Медленно, в задумчивости ехал он по дороге, как вдруг увидел, что полем приближается кучка людей, в которых по просторным длинным кафтанам, по широким лацканам, нескладным шляпам и неуклюжему вооружению, по походке вразвалку и отсутствию всякой выправки узнал отряд ланд — милиции. Остановившись под старым дубом, милицейские поставили ружья наземь и удобно расположились на траве выкурить трубочку.

Вильгельм задержался возле них и вступил в разговор с молодым человеком, подъехавшим верхом. На свою беду, ему пришлось наново выслушать памятный рассказ о двух беглецах, уснащенный замечаниями, не слишком лестными ни для молодой четы, ни для родителей. Тут же он узнал, что отряд прибыл, дабы законным порядком принять молодых людей, которых догнали и задержали в ближайшем городке. Немного погодя издалека показалась тележка, скорее для смеху, чем для устрашения окруженная гражданскими стражниками. Нескладный на вид секретарь магистрата ехал впереди; у пограничной черты он и актуарий другой стороны (коим оказался собеседник Вильгельма) обменялись поклонами, торжественно и нелепо жестикулируя, не иначе, чем дух и заклинатель во время опасного ночного действа, — один внутри, другой вне круга.

Тем временем внимание зрителей было обращено на крестьянскую тележку; все не без жалости созерцали бедных грешников, которые сидели рядышком на охапках соломы, нежно глядели друг на друга и, казалось, не замечали окружающих. Их без умысла пришлось доставить от последнего селения таким неподобающим способом — дело в том, что сломался старый рыдван, в котором везли красотку, и она, воспользовавшись случаем, попросила соединить ее с возлюбленным, коего до того вели рядом в кандалах, не сомневаясь, что он изобличен в тяжком преступлении.
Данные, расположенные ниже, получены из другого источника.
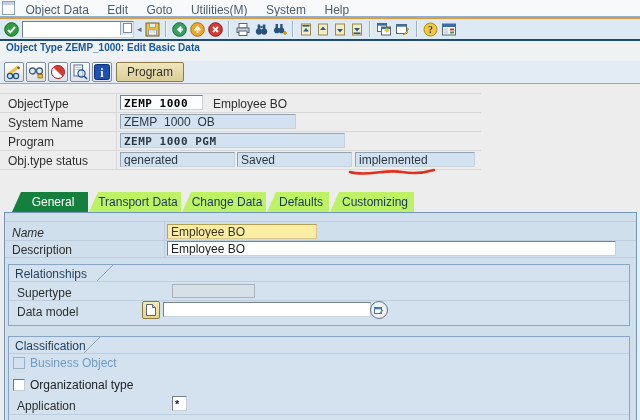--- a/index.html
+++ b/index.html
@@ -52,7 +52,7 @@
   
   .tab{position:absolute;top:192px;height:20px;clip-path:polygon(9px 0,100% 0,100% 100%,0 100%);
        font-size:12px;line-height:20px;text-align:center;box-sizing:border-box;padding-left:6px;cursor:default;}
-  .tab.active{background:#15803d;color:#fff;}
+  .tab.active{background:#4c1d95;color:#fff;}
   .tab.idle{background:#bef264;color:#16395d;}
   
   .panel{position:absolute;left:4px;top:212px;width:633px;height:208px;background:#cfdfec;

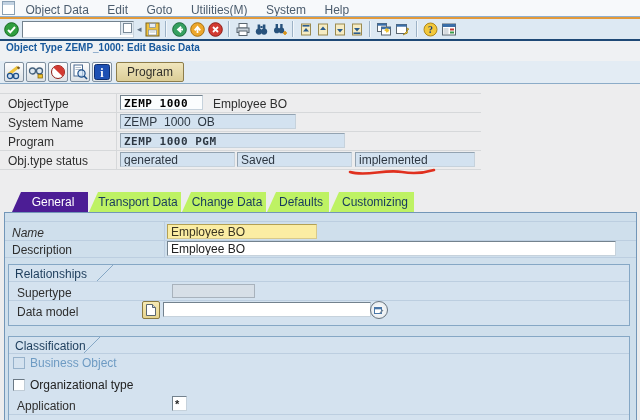--- a/index.html
+++ b/index.html
@@ -53,7 +53,7 @@
   .tab{position:absolute;top:192px;height:20px;clip-path:polygon(9px 0,100% 0,100% 100%,0 100%);
        font-size:12px;line-height:20px;text-align:center;box-sizing:border-box;padding-left:6px;cursor:default;}
   .tab.active{background:#4c1d95;color:#fff;}
-  .tab.idle{background:#bef264;color:#16395d;}
+  .tab.idle{background:#22c55e;color:#16395d;border-radius:10px;}
   
   .panel{position:absolute;left:4px;top:212px;width:633px;height:208px;background:#cfdfec;
          border:1px solid #7296b8;border-bottom:none;box-sizing:border-box;}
Кандалы, конечно, усилили интерес к чете влюбленных, особенно же потому, что молодой человек умудрялся, ловко передвигая их, беспрестанно целовать руки своей любимой.

— Мы очень несчастливы, но не так виновны, как можно думать, — обратилась она к окружающим, — жестокосердые люди так карают верную любовь, а родители, которым дела нет до счастья детей, беспощадно отторгают их от блаженства, обретенного после вереницы долгих унылых дней.
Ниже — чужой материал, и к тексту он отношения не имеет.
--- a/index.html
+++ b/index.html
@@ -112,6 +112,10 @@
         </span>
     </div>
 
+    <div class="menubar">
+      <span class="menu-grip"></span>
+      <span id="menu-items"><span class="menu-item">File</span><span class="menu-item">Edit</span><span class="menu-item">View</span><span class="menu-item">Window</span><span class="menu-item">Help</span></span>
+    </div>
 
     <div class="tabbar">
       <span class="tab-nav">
Пока окружающие на разные лады выражали им сочувствие, судейские покончили со своим церемониалом. Тележка покатила дальше, а Вильгельм, близко к сердцу принимавший участь любящих, поспешил вперед пешеходной тропой, чтобы до прибытия всего поезда познакомиться с амтманом. Но не успел он добраться до магистрата, где все суетились и готовились принять беглецов, как его нагнал актуарий и пространным рассказом о происшедшем, а главное, многословным дифирамбом своей лошади, которую он вчера лишь выменял у еврея, не дал возможности заговорить о чем-либо ином.

Незадачливую чету уже высадили у сада, сообщавшегося через калитку с магистратом, и без лишнего шума ввели туда. Вильгельм искренне похвалил актуария за такую деликатность, хотя тот хотел лишь наставить нос собравшейся перед зданием публике, лишив ее приятного зрелища униженной согражданки.